Number of points on an integer cubic lattice of taxicab distance of up to 0 (black), 1 (red and black) and 2 (red, black and blue) from the origin

The number of three-dimensional lattice points within n steps of the origin is given by the formula
$\frac{(2n+1)\left(2n^2+2n+3\right)}{3}$
The first few of these numbers (for n = 0, 1, 2, ...) are
1, 7, 25, 63, 129, 231, 377, 575, 833, 1159, ...
The generating function of the centered octahedral numbers is
$\frac{(1+x)^3}{(1-x)^4}.$
The centered octahedral numbers obey the recurrence relation
$C(n)=C(n-1)+4n^2+2.$
They may also be computed as the sums of pairs of consecutive octahedral numbers.
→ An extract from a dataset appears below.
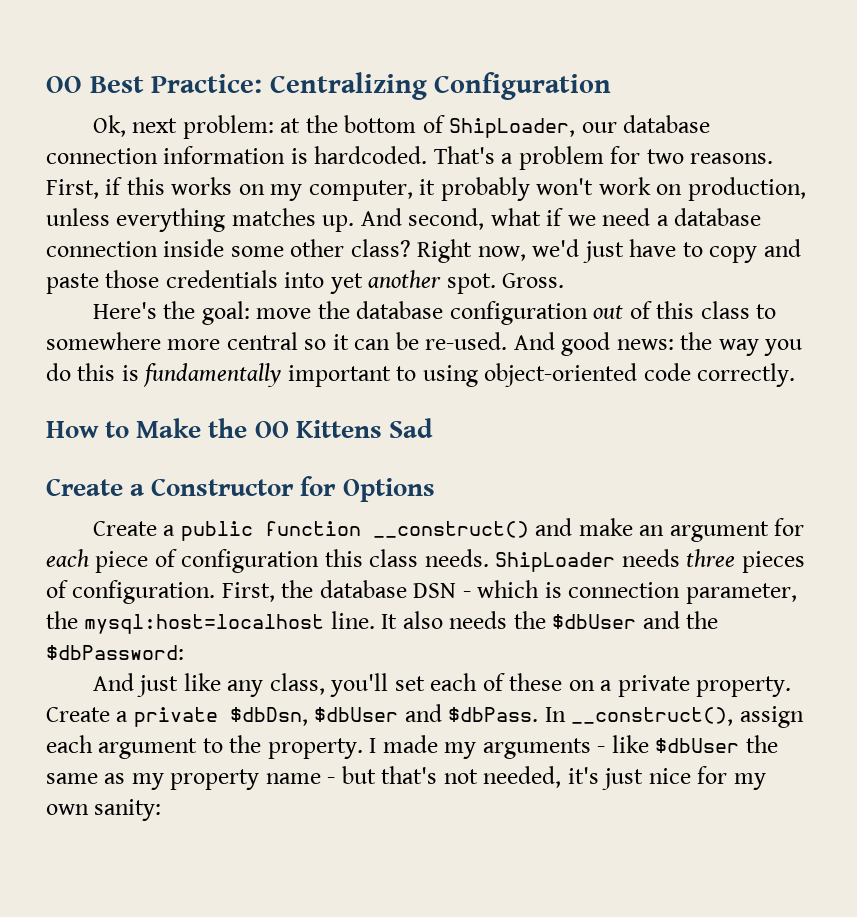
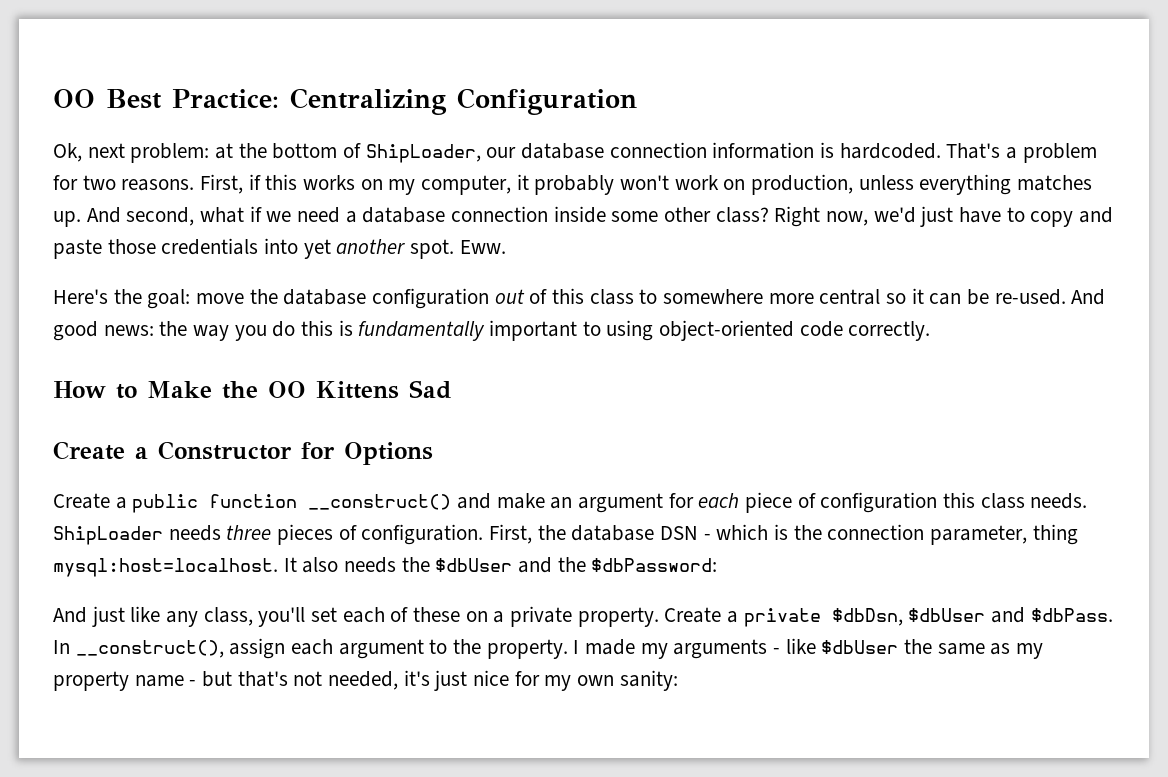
[502,273,565,288] Gross. -> [459,240,506,254] Eww.
(562, 590) none -> [793,525,822,540] the
[46,611,375,634] the mysql:host=localhost line. -> [1032,524,1078,545] [53,558,278,577] thing mysql:host=localhost.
==Alternative interpretations==

63 Delannoy paths through a 3 × 3 grid

The octahedron in the three-dimensional integer lattice, whose number of lattice points is counted by the centered octahedral number, is a metric ball for three-dimensional taxicab geometry, a geometry in which distance is measured by the sum of the coordinatewise distances rather than by Euclidean distance. For this reason, Luther & Mertens (2011) call the centered octahedral numbers "the volume of the crystal ball".

The same numbers can be viewed as figurate numbers in a different way, as the centered figurate numbers generated by a pentagonal pyramid. That is, if one forms a sequence of concentric shells in three dimensions, where the first shell consists of a single point, the second shell consists of the six vertices of a pentagonal pyramid, and each successive shell forms a larger pentagonal pyramid with a triangular number of points on each triangular face and a pentagonal number of points on the pentagonal face, then the total number of points in this configuration is a centered octahedral number.

The centered octahedral numbers are also the Delannoy numbers of the form D(3,n). As for Delannoy numbers more generally, these numbers count the paths from the southwest corner of a 3 × n grid to the northeast corner, using steps that go one unit east, north, or northeast.